Krisna di Denpasar, Rabu, menyampaikan dari 260 laporan, di antaranya sebanyak 226 adalah pengaduan perhubungan dan infrastruktur.

Adapun masalah paling banyak mengenai jalan rusak dan lampu penerangan jalan tidak berfungsi yang ditujukan ke pemerintah kabupaten/kota, serta aduan kabel semrawut kepada perusahaan jaringan internet.

Ombudsman Bali mendata aduan ini masuk dari seluruh kabupaten/kota se-Bali, namun didominasi oleh masyarakat Denpasar.

“Denpasar hampir 100 aduan terkait perhubungan dan infrastruktur contohnya paling sering terkait jalan, ini kalau penanganannya tidak terlalu berat bisa selesai cepat oleh pemkotnya tapi kalau bermasalah seperti jalan yang sampai tergerus banjir perlu waktu,” ujarnya.

Kepala Perwakilan Ombudsman Bali Ni Nyoman Sri Widhiyanti menambahkan meski masih ada laporan yang belum selesai tertangani, secara total mereka sudah menyelesaikan 251 laporan sepanjang 2025.

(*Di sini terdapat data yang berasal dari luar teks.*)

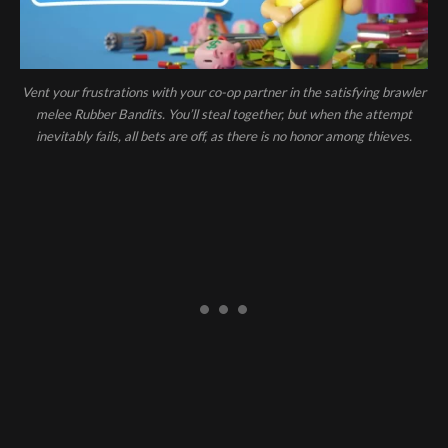
Vent your frustrations with your co-op partner in the satisfying brawler
melee Rubber Bandits. You’ll steal together, but when the attempt
inevitably fails, all bets are off, as there is no honor among thieves.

Artinya 95,54 persen dari 260 aduan tertangani atau melampaui target kinerja yang ditetapkan dengan rata-rata waktu penyelesaian laporan selama 48 hari.

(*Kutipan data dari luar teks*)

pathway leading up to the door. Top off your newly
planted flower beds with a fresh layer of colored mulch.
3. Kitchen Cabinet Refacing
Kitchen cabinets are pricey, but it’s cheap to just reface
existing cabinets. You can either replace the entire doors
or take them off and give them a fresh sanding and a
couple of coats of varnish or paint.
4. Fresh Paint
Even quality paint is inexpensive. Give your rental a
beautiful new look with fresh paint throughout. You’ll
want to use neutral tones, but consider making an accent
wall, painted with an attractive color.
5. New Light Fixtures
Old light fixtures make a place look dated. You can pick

“Sementara itu, sembilan laporan masih dalam proses pemeriksaan, dan berdasarkan instansi terlapor, laporan masyarakat paling banyak ditujukan kepada pemerintah kabupaten/kota disusul instansi vertikal seperti kepolisian dan kantor pertanahan,” ujar Sri.

Selain pemeriksaan laporan, Sri mengatakan Ombudsman juga melakukan berbagai kegiatan pengawasan langsung terhadap penyelenggaraan pelayanan publik.

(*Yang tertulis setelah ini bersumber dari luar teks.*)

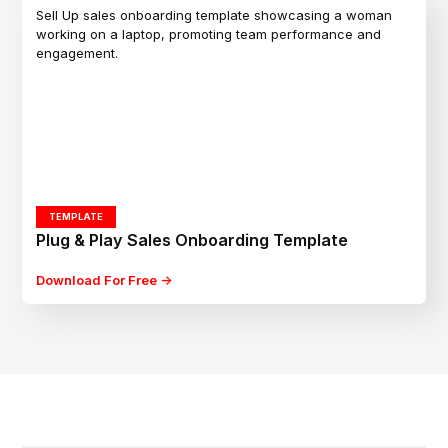
TEMPLATE
Plug & Play Sales Onboarding Template
Download For Free ->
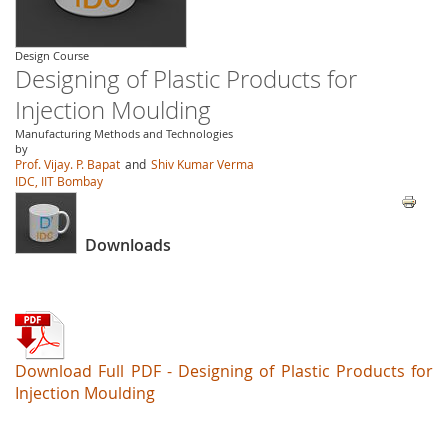
Design Course
Designing of Plastic Products for
Injection Moulding
Manufacturing Methods and Technologies
by
Prof. Vijay. P. Bapat
and
Shiv Kumar Verma
IDC, IIT Bombay
Downloads
Download Full PDF - Designing of Plastic Products for
Injection Moulding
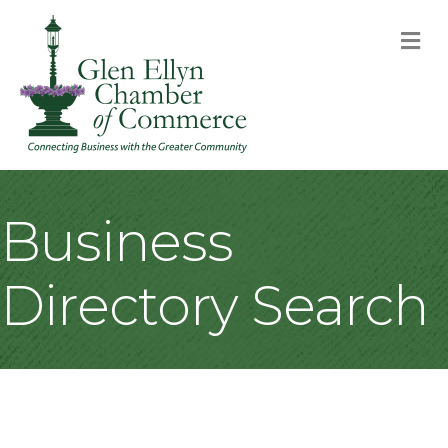
M
Business
Directory Search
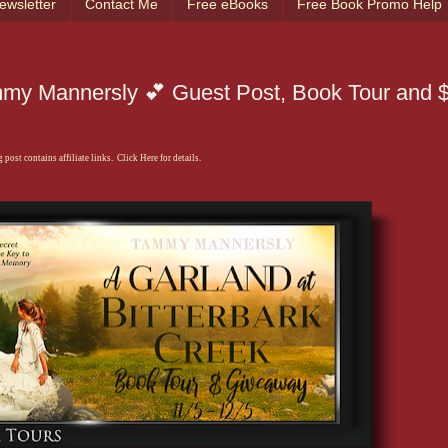
ewsletter
Contact Me
Free eBooks
Free Book Promo Help
mmy Mannersly 💕 Guest Post, Book Tour and $
 post contains affiliate links. Click Here for details.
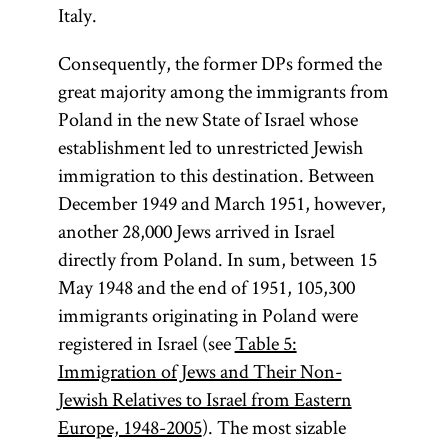
Italy.
Consequently, the former DPs formed the
great majority among the immigrants from
Poland in the new State of Israel whose
establishment led to unrestricted Jewish
immigration to this destination. Between
December 1949 and March 1951, however,
another 28,000 Jews arrived in Israel
directly from Poland. In sum, between 15
May 1948 and the end of 1951, 105,300
immigrants originating in Poland were
registered in Israel (see
Table 5:
Immigration of Jews and Their Non-
Jewish Relatives to Israel from Eastern
Europe, 1948-2005
). The most sizable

"Pengawasan dilakukan pada sektor pendidikan, kesehatan, transportasi, dan pelayanan kepolisian," ujarnya.

Termasuk, kata dia, pengawasan program strategis seperti pelayanan Samsat melalui Investigasi atas Prakarsa Sendiri (IAPS), pengawasan SPMB, arus mudik, pengawasan terhadap program Makan Bergizi Gratis (MBG), pengawasan terhadap Sekolah Rakyat, pemantauan harga bahan pokok menjelang hari besar keagamaan, serta pengawasan terhadap persiapan Natal 2025 dan Tahun Baru 2026.